**The records**
-- Opening Marker --
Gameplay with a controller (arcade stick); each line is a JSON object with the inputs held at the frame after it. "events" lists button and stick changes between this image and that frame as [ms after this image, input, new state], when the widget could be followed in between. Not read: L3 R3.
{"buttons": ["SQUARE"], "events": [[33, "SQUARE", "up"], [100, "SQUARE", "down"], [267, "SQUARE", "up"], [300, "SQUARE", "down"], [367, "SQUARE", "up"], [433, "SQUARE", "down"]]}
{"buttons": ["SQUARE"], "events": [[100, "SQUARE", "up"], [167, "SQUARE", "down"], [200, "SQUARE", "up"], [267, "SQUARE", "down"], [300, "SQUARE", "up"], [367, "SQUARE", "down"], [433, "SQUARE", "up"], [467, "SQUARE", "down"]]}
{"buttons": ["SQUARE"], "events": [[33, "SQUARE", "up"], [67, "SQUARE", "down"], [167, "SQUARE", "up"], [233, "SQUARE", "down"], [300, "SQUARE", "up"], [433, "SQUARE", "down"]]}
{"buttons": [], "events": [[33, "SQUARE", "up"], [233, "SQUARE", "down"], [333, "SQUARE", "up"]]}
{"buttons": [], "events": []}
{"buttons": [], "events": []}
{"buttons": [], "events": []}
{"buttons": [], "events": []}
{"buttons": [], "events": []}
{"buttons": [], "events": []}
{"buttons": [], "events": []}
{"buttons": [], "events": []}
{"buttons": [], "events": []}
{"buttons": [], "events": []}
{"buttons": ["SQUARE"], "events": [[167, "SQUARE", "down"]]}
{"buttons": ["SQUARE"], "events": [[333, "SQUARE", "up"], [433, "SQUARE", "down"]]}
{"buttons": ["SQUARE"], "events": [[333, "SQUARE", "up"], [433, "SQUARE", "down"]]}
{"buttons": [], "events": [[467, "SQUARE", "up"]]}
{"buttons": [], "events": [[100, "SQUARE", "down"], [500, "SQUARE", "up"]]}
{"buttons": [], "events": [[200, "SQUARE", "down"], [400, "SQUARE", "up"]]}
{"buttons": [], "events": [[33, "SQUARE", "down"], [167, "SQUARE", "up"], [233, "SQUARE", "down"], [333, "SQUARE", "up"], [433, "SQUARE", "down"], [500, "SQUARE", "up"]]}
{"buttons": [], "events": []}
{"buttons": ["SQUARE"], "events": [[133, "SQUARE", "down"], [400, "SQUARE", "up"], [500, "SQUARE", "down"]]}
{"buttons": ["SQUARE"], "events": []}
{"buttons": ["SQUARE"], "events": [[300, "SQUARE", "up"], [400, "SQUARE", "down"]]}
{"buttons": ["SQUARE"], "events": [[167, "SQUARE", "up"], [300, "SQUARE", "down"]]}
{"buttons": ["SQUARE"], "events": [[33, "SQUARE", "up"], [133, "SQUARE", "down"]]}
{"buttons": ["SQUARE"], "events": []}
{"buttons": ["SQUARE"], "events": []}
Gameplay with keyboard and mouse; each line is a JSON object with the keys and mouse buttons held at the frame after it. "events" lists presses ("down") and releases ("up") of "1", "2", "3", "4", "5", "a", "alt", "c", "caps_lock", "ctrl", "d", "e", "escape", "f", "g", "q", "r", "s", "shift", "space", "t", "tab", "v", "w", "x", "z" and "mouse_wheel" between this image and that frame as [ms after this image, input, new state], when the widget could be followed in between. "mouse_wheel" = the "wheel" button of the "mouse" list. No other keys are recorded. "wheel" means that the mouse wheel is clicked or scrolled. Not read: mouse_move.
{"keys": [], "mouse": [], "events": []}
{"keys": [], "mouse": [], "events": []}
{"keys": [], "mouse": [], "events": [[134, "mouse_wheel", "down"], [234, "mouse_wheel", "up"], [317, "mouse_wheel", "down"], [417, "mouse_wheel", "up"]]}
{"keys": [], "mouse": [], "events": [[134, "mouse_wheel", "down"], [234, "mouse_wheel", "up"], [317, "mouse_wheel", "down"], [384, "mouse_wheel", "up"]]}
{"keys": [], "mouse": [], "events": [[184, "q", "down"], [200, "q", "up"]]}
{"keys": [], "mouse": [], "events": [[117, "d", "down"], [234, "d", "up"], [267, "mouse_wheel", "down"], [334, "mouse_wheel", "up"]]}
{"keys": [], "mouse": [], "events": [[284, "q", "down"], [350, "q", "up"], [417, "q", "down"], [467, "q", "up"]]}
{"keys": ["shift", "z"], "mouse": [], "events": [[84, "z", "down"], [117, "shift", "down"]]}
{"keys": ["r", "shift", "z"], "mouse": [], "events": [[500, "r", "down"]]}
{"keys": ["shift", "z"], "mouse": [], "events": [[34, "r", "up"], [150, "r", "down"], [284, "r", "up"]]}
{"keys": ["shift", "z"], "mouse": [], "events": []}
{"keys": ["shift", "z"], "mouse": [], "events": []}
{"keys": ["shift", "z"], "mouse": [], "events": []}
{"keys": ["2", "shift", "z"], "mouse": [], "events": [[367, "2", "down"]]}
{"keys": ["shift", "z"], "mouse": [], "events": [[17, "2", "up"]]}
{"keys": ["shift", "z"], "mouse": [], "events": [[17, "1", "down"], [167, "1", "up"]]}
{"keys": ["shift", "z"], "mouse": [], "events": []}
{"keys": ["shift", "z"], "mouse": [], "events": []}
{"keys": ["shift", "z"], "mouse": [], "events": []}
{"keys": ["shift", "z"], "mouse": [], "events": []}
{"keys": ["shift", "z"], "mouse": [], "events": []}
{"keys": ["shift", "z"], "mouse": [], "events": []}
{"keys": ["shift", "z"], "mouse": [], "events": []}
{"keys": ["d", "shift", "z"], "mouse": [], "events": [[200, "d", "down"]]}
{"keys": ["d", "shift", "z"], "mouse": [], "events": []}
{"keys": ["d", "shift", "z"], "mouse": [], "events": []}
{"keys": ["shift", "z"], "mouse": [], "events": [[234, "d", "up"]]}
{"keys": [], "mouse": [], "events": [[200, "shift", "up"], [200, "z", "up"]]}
-- Closing Marker --
**Assignment**
Your reply must consist of the entire listing, repeated word for word.

**Task response**
Gameplay with a controller (arcade stick); each line is a JSON object with the inputs held at the frame after it. "events" lists button and stick changes between this image and that frame as [ms after this image, input, new state], when the widget could be followed in between. Not read: L3 R3.
{"buttons": ["SQUARE"], "events": [[33, "SQUARE", "up"], [100, "SQUARE", "down"], [267, "SQUARE", "up"], [300, "SQUARE", "down"], [367, "SQUARE", "up"], [433, "SQUARE", "down"]]}
{"buttons": ["SQUARE"], "events": [[100, "SQUARE", "up"], [167, "SQUARE", "down"], [200, "SQUARE", "up"], [267, "SQUARE", "down"], [300, "SQUARE", "up"], [367, "SQUARE", "down"], [433, "SQUARE", "up"], [467, "SQUARE", "down"]]}
{"buttons": ["SQUARE"], "events": [[33, "SQUARE", "up"], [67, "SQUARE", "down"], [167, "SQUARE", "up"], [233, "SQUARE", "down"], [300, "SQUARE", "up"], [433, "SQUARE", "down"]]}
{"buttons": [], "events": [[33, "SQUARE", "up"], [233, "SQUARE", "down"], [333, "SQUARE", "up"]]}
{"buttons": [], "events": []}
{"buttons": [], "events": []}
{"buttons": [], "events": []}
{"buttons": [], "events": []}
{"buttons": [], "events": []}
{"buttons": [], "events": []}
{"buttons": [], "events": []}
{"buttons": [], "events": []}
{"buttons": [], "events": []}
{"buttons": [], "events": []}
{"buttons": ["SQUARE"], "events": [[167, "SQUARE", "down"]]}
{"buttons": ["SQUARE"], "events": [[333, "SQUARE", "up"], [433, "SQUARE", "down"]]}
{"buttons": ["SQUARE"], "events": [[333, "SQUARE", "up"], [433, "SQUARE", "down"]]}
{"buttons": [], "events": [[467, "SQUARE", "up"]]}
{"buttons": [], "events": [[100, "SQUARE", "down"], [500, "SQUARE", "up"]]}
{"buttons": [], "events": [[200, "SQUARE", "down"], [400, "SQUARE", "up"]]}
{"buttons": [], "events": [[33, "SQUARE", "down"], [167, "SQUARE", "up"], [233, "SQUARE", "down"], [333, "SQUARE", "up"], [433, "SQUARE", "down"], [500, "SQUARE", "up"]]}
{"buttons": [], "events": []}
{"buttons": ["SQUARE"], "events": [[133, "SQUARE", "down"], [400, "SQUARE", "up"], [500, "SQUARE", "down"]]}
{"buttons": ["SQUARE"], "events": []}
{"buttons": ["SQUARE"], "events": [[300, "SQUARE", "up"], [400, "SQUARE", "down"]]}
{"buttons": ["SQUARE"], "events": [[167, "SQUARE", "up"], [300, "SQUARE", "down"]]}
{"buttons": ["SQUARE"], "events": [[33, "SQUARE", "up"], [133, "SQUARE", "down"]]}
{"buttons": ["SQUARE"], "events": []}
{"buttons": ["SQUARE"], "events": []}
Gameplay with keyboard and mouse; each line is a JSON object with the keys and mouse buttons held at the frame after it. "events" lists presses ("down") and releases ("up") of "1", "2", "3", "4", "5", "a", "alt", "c", "caps_lock", "ctrl", "d", "e", "escape", "f", "g", "q", "r", "s", "shift", "space", "t", "tab", "v", "w", "x", "z" and "mouse_wheel" between this image and that frame as [ms after this image, input, new state], when the widget could be followed in between. "mouse_wheel" = the "wheel" button of the "mouse" list. No other keys are recorded. "wheel" means that the mouse wheel is clicked or scrolled. Not read: mouse_move.
{"keys": [], "mouse": [], "events": []}
{"keys": [], "mouse": [], "events": []}
{"keys": [], "mouse": [], "events": [[134, "mouse_wheel", "down"], [234, "mouse_wheel", "up"], [317, "mouse_wheel", "down"], [417, "mouse_wheel", "up"]]}
{"keys": [], "mouse": [], "events": [[134, "mouse_wheel", "down"], [234, "mouse_wheel", "up"], [317, "mouse_wheel", "down"], [384, "mouse_wheel", "up"]]}
{"keys": [], "mouse": [], "events": [[184, "q", "down"], [200, "q", "up"]]}
{"keys": [], "mouse": [], "events": [[117, "d", "down"], [234, "d", "up"], [267, "mouse_wheel", "down"], [334, "mouse_wheel", "up"]]}
{"keys": [], "mouse": [], "events": [[284, "q", "down"], [350, "q", "up"], [417, "q", "down"], [467, "q", "up"]]}
{"keys": ["shift", "z"], "mouse": [], "events": [[84, "z", "down"], [117, "shift", "down"]]}
{"keys": ["r", "shift", "z"], "mouse": [], "events": [[500, "r", "down"]]}
{"keys": ["shift", "z"], "mouse": [], "events": [[34, "r", "up"], [150, "r", "down"], [284, "r", "up"]]}
{"keys": ["shift", "z"], "mouse": [], "events": []}
{"keys": ["shift", "z"], "mouse": [], "events": []}
{"keys": ["shift", "z"], "mouse": [], "events": []}
{"keys": ["2", "shift", "z"], "mouse": [], "events": [[367, "2", "down"]]}
{"keys": ["shift", "z"], "mouse": [], "events": [[17, "2", "up"]]}
{"keys": ["shift", "z"], "mouse": [], "events": [[17, "1", "down"], [167, "1", "up"]]}
{"keys": ["shift", "z"], "mouse": [], "events": []}
{"keys": ["shift", "z"], "mouse": [], "events": []}
{"keys": ["shift", "z"], "mouse": [], "events": []}
{"keys": ["shift", "z"], "mouse": [], "events": []}
{"keys": ["shift", "z"], "mouse": [], "events": []}
{"keys": ["shift", "z"], "mouse": [], "events": []}
{"keys": ["shift", "z"], "mouse": [], "events": []}
{"keys": ["d", "shift", "z"], "mouse": [], "events": [[200, "d", "down"]]}
{"keys": ["d", "shift", "z"], "mouse": [], "events": []}
{"keys": ["d", "shift", "z"], "mouse": [], "events": []}
{"keys": ["shift", "z"], "mouse": [], "events": [[234, "d", "up"]]}
{"keys": [], "mouse": [], "events": [[200, "shift", "up"], [200, "z", "up"]]}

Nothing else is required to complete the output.